Given data Start Marker

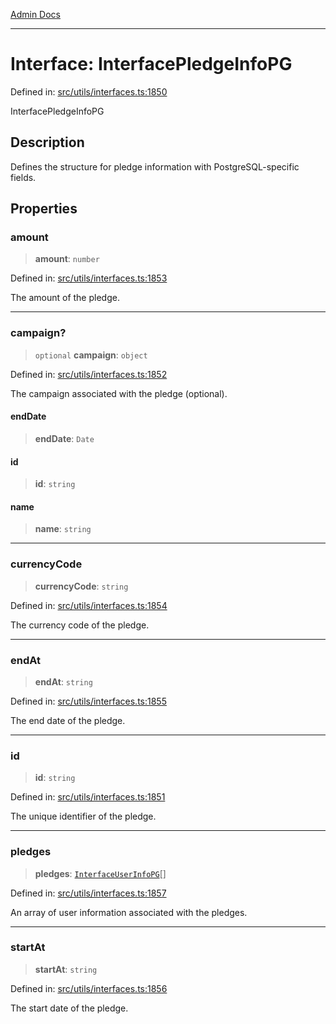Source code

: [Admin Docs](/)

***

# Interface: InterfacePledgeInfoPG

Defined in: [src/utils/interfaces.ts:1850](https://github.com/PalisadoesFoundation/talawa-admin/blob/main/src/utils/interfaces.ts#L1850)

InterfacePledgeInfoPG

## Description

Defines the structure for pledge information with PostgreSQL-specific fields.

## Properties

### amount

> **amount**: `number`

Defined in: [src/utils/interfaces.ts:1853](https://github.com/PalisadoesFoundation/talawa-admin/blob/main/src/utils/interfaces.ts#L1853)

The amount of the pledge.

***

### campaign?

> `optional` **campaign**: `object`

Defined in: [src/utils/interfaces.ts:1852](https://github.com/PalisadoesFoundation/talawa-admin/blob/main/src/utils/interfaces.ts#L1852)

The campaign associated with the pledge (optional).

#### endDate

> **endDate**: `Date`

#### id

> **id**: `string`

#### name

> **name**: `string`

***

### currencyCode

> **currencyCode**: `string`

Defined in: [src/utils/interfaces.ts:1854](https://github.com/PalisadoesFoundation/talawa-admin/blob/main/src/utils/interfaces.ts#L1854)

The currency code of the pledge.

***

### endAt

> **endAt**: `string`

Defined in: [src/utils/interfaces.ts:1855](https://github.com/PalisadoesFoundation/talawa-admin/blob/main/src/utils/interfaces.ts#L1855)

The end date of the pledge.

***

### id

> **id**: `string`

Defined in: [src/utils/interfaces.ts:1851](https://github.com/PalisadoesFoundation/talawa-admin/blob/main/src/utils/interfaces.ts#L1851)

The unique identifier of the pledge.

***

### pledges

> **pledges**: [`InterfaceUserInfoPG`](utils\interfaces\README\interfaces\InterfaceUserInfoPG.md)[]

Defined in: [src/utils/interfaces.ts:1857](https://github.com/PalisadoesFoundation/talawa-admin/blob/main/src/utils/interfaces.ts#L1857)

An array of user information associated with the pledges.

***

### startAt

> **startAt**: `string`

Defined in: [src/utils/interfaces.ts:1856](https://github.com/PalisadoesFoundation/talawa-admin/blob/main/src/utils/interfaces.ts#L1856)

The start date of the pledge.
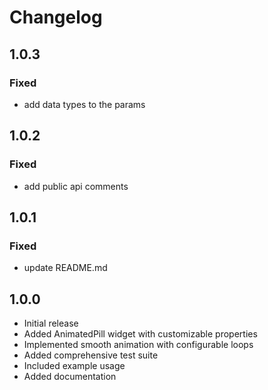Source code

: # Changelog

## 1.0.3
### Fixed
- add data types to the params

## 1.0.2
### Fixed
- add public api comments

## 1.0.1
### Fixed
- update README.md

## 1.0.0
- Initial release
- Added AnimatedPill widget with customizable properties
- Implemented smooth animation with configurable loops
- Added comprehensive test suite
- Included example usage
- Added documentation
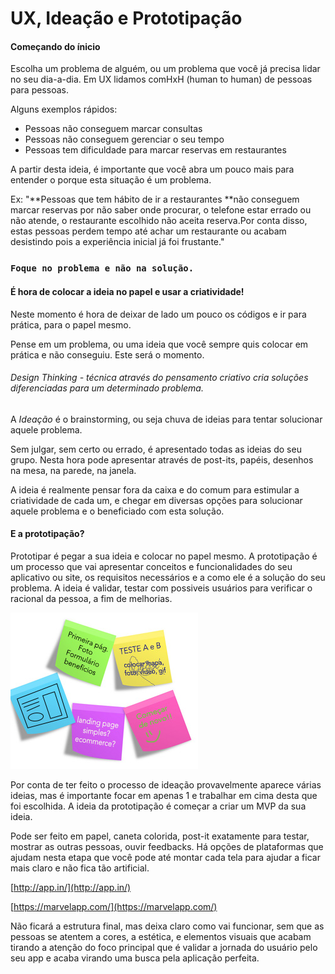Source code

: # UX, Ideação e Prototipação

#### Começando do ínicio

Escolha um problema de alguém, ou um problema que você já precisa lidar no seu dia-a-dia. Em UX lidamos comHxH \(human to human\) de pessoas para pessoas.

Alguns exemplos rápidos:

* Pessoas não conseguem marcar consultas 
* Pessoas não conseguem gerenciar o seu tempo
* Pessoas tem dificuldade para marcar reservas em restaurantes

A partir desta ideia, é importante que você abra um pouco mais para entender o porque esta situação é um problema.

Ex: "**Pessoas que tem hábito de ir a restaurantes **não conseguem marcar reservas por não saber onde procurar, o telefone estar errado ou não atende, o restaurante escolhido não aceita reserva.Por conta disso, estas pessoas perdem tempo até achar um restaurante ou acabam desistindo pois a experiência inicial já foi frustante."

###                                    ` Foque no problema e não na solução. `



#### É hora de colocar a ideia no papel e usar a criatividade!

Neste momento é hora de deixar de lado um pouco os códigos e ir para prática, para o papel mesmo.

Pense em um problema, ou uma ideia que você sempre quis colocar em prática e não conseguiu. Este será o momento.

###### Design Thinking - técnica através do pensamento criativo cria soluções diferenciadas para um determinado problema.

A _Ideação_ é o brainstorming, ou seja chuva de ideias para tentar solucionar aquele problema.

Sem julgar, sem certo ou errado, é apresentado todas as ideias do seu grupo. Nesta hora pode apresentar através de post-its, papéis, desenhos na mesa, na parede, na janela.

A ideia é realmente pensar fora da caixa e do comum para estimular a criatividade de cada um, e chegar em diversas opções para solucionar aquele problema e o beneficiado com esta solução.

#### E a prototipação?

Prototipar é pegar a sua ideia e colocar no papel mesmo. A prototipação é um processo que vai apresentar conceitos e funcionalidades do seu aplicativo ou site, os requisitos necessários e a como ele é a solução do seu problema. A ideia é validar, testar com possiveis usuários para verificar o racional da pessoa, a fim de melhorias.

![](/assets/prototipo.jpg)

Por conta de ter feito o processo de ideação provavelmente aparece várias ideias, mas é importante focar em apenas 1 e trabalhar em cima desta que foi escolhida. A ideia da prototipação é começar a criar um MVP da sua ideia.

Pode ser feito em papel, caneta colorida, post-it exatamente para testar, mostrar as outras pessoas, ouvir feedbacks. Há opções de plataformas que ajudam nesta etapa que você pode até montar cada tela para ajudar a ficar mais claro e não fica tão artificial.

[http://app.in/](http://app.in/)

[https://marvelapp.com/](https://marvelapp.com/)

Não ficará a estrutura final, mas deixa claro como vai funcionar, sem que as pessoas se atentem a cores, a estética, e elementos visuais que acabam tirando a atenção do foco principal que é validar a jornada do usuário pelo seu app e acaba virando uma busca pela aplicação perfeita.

Given data End Marker

▸ **What is expected**:
From the line holding "- Added AnimatedPill" to the line holding "A partir desta", both included, retype the entries above exactly and drop the pictures.

▸ **Output of the exercise**:
- Added AnimatedPill widget with customizable properties
- Implemented smooth animation with configurable loops
- Added comprehensive test suite
- Included example usage
- Added documentation
Source code

: # UX, Ideação e Prototipação

#### Começando do ínicio

Escolha um problema de alguém, ou um problema que você já precisa lidar no seu dia-a-dia. Em UX lidamos comHxH \(human to human\) de pessoas para pessoas.

Alguns exemplos rápidos:

* Pessoas não conseguem marcar consultas 
* Pessoas não conseguem gerenciar o seu tempo
* Pessoas tem dificuldade para marcar reservas em restaurantes

A partir desta ideia, é importante que você abra um pouco mais para entender o porque esta situação é um problema.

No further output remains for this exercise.